The ambitions of what might (very) loosely be referred to as ‘traditionalism’ in education have certainly changed over recent years. What was once a principled defence of an educational philosophy against those who would refuse it legitimacy, seems often now to refuse legitimacy to anything else. It is in this context that the argument for maximal efficiency is often to be found – why waste time, we hear, doing those things which are least effective? The poorest, we are told, have no such time to lose. Who could deny them, it is demanded, the very best possible education?
In other words, do what works best, according to the desired outcome of immediate knowledge transfer, and don’t waste time doing anything else.
Of course, one might find it hard to argue against such an instinct. It is certainly compelling. And in its intellectual tidiness does its immediate power lie.
But one might yet quibble. After all, the idea that every moment in the classroom has to be maximally efficient can exclude from the educational encounter those things which are not so readily expendable. It might well be hard to argue with pious appeals to helping those who struggle, but this need not lead to an embrace of the language and logic of manufacture, as if this alone were sufficient explanation for what happens in the classroom, an educational aetiological fallacy that negates competing claims for educational flourishing.
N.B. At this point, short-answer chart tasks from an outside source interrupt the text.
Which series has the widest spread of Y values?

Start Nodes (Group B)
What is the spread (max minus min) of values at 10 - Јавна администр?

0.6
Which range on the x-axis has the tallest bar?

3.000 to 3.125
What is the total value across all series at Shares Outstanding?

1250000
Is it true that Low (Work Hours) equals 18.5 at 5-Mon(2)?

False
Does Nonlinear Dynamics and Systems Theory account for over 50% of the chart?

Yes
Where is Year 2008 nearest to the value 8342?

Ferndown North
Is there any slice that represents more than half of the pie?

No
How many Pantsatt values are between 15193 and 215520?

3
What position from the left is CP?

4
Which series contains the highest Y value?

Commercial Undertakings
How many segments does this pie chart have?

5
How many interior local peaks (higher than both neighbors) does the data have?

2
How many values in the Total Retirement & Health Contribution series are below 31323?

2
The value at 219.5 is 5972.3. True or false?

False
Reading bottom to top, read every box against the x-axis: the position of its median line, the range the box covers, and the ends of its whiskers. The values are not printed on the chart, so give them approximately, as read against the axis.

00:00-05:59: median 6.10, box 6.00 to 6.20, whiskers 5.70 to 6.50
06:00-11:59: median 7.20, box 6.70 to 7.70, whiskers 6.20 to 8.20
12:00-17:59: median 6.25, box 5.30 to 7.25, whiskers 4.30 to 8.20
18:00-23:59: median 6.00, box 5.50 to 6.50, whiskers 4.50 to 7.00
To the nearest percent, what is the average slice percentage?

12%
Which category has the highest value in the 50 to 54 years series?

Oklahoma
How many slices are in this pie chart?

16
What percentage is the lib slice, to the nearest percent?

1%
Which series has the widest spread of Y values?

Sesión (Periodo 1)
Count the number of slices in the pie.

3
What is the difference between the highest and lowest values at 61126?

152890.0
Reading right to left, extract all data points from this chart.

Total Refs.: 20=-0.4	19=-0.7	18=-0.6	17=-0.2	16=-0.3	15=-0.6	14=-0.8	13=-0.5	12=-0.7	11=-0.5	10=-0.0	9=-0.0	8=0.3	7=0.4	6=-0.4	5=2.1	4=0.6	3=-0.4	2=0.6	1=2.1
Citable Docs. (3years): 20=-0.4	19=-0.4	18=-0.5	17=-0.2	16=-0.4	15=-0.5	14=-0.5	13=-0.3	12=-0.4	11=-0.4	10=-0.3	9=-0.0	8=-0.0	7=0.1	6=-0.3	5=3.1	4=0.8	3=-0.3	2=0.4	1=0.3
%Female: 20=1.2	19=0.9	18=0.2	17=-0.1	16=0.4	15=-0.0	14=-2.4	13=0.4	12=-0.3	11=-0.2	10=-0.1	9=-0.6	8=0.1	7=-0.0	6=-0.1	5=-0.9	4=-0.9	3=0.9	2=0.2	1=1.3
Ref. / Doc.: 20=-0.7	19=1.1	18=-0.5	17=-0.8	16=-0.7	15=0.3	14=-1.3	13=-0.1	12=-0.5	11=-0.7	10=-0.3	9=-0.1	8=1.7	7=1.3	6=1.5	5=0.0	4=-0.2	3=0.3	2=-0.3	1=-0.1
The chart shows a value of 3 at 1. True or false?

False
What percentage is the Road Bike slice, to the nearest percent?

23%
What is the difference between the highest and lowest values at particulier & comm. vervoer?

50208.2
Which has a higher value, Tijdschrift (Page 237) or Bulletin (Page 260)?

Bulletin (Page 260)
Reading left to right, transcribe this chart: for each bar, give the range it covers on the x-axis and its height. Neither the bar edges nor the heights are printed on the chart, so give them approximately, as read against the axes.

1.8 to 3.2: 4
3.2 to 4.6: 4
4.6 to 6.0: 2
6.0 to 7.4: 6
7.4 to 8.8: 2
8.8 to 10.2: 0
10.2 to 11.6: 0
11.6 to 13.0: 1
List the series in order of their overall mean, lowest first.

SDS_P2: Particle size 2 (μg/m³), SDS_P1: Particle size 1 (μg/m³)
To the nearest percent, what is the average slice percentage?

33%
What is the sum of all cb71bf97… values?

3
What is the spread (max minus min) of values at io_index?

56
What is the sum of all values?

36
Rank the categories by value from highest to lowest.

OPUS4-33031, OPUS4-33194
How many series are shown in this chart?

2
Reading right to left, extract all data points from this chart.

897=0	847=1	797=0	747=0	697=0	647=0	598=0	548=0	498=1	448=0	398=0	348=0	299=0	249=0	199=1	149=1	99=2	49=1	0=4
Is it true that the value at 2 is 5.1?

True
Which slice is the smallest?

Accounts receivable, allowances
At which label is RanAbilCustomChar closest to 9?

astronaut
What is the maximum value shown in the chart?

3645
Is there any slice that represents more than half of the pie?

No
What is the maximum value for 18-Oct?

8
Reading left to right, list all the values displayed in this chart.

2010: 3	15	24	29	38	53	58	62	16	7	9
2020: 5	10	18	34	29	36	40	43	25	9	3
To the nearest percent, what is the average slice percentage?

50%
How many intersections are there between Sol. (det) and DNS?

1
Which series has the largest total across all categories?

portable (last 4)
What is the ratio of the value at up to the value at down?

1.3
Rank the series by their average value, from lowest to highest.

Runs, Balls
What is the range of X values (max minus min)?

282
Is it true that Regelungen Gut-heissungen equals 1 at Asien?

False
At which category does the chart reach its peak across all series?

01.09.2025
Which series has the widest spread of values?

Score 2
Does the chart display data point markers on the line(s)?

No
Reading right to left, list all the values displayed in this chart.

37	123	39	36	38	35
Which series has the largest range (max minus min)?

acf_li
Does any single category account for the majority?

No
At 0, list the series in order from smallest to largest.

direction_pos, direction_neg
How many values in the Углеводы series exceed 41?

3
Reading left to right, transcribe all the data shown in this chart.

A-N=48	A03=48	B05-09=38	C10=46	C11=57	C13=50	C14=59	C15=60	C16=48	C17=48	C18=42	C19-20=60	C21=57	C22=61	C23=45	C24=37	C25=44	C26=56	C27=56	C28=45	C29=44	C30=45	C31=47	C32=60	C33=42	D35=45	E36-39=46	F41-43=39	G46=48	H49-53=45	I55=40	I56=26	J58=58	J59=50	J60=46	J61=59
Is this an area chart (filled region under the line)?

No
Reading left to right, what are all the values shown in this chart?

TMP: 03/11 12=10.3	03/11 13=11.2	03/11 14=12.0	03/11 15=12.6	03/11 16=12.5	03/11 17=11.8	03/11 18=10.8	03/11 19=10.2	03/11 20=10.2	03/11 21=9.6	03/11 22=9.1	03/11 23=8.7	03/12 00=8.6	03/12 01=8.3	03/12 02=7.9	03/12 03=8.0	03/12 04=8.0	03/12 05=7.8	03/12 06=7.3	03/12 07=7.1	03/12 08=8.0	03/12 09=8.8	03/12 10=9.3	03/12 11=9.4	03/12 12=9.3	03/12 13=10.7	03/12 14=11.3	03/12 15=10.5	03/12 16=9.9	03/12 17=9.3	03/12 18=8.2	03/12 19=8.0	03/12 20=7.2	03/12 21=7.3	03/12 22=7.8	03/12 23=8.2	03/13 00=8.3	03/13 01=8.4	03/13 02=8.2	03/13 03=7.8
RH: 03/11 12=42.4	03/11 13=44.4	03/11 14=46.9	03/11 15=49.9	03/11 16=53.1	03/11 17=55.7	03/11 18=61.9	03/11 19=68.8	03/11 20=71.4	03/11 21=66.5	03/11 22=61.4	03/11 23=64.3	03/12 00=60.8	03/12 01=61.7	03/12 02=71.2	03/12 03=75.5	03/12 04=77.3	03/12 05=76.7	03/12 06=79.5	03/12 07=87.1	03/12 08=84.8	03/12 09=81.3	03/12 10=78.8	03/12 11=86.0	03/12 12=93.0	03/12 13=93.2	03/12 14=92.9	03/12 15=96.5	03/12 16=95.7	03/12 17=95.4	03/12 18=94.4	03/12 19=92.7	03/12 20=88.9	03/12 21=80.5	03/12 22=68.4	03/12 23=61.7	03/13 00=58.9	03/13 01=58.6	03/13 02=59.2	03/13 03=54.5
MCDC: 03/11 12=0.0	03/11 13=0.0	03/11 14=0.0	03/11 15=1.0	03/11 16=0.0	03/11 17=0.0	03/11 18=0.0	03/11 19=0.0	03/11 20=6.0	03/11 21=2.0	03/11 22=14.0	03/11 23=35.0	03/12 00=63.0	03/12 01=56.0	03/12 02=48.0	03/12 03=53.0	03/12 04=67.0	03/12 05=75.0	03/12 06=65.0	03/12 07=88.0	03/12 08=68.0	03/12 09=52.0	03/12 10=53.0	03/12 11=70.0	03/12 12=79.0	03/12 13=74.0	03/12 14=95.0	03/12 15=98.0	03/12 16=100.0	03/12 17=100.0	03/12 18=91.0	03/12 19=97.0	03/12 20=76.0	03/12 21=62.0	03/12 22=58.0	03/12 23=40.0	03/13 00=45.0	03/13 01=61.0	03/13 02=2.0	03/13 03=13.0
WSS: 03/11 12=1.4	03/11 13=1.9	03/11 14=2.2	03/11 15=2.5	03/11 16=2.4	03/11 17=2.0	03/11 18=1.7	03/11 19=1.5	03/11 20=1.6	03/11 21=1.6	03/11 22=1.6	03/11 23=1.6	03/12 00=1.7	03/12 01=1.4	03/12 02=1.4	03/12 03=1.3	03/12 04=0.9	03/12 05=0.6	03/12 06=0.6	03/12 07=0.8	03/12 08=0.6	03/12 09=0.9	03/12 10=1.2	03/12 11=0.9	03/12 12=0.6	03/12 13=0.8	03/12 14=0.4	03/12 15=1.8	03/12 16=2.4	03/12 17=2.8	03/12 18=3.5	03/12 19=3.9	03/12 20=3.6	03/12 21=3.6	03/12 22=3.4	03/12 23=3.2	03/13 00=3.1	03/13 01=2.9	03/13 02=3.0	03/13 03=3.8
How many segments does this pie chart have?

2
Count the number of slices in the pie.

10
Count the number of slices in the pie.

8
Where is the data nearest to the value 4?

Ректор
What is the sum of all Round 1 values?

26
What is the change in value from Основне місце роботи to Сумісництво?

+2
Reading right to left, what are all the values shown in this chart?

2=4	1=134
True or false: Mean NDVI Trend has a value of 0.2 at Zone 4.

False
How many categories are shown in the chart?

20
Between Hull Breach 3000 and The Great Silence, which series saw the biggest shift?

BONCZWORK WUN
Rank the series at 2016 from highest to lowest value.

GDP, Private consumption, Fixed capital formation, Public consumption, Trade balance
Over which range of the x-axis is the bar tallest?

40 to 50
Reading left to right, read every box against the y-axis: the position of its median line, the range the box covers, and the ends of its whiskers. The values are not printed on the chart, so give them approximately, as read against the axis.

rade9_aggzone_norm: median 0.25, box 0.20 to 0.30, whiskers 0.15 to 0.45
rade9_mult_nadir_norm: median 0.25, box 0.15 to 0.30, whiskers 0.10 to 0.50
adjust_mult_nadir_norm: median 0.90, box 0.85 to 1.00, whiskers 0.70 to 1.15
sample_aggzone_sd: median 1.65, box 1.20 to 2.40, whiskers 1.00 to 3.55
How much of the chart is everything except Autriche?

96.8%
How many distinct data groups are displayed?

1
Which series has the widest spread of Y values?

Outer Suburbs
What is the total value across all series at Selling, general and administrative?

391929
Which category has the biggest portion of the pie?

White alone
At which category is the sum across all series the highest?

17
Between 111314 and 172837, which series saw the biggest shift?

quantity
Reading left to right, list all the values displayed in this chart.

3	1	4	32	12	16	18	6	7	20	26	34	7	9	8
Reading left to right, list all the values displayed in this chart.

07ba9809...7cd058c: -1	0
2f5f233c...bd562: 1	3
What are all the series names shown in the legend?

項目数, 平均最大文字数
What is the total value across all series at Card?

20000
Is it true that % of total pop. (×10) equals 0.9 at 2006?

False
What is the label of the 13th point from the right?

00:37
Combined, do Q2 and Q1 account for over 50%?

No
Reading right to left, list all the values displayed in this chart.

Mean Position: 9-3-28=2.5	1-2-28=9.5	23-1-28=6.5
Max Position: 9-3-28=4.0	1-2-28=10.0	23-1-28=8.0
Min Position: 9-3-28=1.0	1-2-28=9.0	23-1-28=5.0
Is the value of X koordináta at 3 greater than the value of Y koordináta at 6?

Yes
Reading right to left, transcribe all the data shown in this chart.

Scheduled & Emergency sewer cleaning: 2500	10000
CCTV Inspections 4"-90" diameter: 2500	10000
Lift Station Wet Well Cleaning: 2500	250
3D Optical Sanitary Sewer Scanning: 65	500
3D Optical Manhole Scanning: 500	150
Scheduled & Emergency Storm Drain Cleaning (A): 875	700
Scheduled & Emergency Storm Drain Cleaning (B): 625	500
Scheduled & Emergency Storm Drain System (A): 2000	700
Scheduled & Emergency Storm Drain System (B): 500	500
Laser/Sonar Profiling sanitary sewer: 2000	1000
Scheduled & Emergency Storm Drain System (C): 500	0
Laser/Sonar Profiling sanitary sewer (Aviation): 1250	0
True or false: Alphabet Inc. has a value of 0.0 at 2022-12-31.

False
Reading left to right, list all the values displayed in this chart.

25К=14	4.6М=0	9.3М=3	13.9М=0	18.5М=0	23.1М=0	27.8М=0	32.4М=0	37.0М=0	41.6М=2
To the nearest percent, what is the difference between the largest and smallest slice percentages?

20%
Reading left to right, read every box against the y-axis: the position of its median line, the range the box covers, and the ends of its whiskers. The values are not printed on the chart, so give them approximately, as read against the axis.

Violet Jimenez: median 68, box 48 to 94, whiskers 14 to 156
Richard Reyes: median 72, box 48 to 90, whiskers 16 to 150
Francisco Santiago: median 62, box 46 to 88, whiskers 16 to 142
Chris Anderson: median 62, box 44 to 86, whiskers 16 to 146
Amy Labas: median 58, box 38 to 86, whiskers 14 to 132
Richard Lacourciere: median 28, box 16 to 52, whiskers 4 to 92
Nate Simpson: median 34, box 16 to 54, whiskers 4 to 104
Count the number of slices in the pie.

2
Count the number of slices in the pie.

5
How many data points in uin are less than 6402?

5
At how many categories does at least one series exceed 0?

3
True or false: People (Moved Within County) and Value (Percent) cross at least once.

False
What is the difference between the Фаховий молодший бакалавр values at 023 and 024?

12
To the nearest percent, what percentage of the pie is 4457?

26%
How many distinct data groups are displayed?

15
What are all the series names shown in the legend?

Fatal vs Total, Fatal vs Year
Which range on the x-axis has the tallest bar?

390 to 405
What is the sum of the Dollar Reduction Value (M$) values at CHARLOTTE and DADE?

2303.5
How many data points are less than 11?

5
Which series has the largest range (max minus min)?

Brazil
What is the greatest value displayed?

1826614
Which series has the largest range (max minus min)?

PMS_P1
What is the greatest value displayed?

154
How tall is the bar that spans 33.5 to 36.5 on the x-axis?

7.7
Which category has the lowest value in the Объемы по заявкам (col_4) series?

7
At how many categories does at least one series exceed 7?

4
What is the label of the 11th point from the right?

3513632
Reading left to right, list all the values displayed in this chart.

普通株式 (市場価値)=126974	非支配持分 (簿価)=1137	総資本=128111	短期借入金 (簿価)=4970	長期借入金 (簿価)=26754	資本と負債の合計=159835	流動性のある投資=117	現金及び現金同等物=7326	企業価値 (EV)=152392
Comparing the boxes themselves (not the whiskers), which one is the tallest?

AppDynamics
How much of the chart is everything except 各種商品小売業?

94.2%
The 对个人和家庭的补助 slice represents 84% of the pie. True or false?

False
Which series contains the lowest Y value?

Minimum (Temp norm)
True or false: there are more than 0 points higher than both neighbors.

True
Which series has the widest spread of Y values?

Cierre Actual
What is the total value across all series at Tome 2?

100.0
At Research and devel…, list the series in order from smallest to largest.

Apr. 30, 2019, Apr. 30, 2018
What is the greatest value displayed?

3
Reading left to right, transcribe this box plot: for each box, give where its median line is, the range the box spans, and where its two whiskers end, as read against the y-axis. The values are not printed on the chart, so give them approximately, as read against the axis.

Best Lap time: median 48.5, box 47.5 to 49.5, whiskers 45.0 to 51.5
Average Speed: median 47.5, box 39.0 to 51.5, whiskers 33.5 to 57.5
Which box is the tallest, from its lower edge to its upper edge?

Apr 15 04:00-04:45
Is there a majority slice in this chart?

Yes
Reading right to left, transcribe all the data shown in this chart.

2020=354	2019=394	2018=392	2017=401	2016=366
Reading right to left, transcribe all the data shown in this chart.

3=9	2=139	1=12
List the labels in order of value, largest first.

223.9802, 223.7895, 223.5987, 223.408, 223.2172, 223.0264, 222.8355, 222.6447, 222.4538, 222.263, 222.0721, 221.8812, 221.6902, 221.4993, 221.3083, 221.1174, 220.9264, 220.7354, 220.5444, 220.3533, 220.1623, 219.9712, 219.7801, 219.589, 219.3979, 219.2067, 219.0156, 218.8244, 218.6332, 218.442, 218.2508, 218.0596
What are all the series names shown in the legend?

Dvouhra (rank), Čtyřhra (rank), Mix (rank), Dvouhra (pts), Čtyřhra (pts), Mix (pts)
It is in this narrowing that one might take issue. Because at heart, education is about relationships – a blindspot of the educational revolution which I have previously criticised – which means that it is not always efficient. Indeed, it is sometimes messy. And it is in this messiness – the complex interconnected web which confound the calculations of technocrat and bureaucrat alike – that one can, and indeed must, find learning. And of which those philosophies which direct everything we do in the classroom must take account. In other words, our education must be human.
Education, then, can be as much a group walk as a singular sprint. One might roam through a curriculum, not to idle, but because to frenziedly press one’s nose firmly to the grindstone might mean the beauty of the wider world struggles to enter into sight. Sometimes this means learning things in different ways, not because research suggests it has greatest technical efficiency, but because it offers an alternative angle from which to approach and absorb what might otherwise be obscure. Every second in the classroom does indeed count – but it is an unwarranted logical jump to so firmly wed this to isolated task efficiency.
This is not to say that the lesson must always to bend to the will and whim of the student – the teacher is the principal agent. But neither must it require one to reject a holistic account of what it means for humans to learn, together. In other words, sometimes the teacher might choose an activity not because it is the single best strategy for knowledge transfer at a particular point in time, but because it is an effective wider strategy for creating the environment in which that knowledge transfer can effectively happen. No particular strategy should be judged from within a vacuum, but from within the wider scope of the learning milieu. The cultivation of a group, of an individual, of learning, can legitimate an approach because the whole really is greater than the sum of its isolated parts. Think of the sports team trying to address poor form with a team-bonding session at a local paintball centre, and we’re getting toward the point I am trying to make.
As for what this means in the classroom, this could be something a teacher has found to quickly settle a class into learning, or something which allows learning to proceed when her kids are tired at the end of a day, or just something which she happens to be able to deliver very successfully, through her skill and experience, irrespective of how others might struggle to do the same. It could be something which the teacher thinks will raise the mood, to improve the learning enthusiasm of the students, or because the teacher judges that this complex social organism that sits before her might just need to let off a bit off steam by trying something different.
And we could go further: it might even be something which she herself enjoys doing, to occasionally break up the monotony, and to give her the necessary boost to crack on during those bleak times of the year when teaching really is very difficult and those little boosts really aren’t luxuries. And that’s ok too, because as much as some would like pedagogy to be entirely child-centred, the well-being of the teacher is not irrelevant to the discussion either –the desire for fulfilment and the need for free-agency, within reasonable limits, are not optional extras but the very heart and soul of being human – and an effective teacher.
Perhaps, then, discussion of pedagogy, which for most teachers is a fringe issue, might begin to take account of wider realities. To say group work should never be used because it is not as effective as direct instruction is a little like saying that since fruit and vegetables are best for a healthy diet, therefore we should never eat chocolate – it is replicate in the realm of pedagogy that puritanism so triumphant elsewhere.
In other words, it is narrowing, and excludes from view the richness of life, the depth of what it means to be human, and the complex milieu in which a teacher must exist. So that, perhaps ironically, it is in the quest for maximal efficiency that one loses sight of what, in the final analysis, might be the most effective approach to teaching and learning.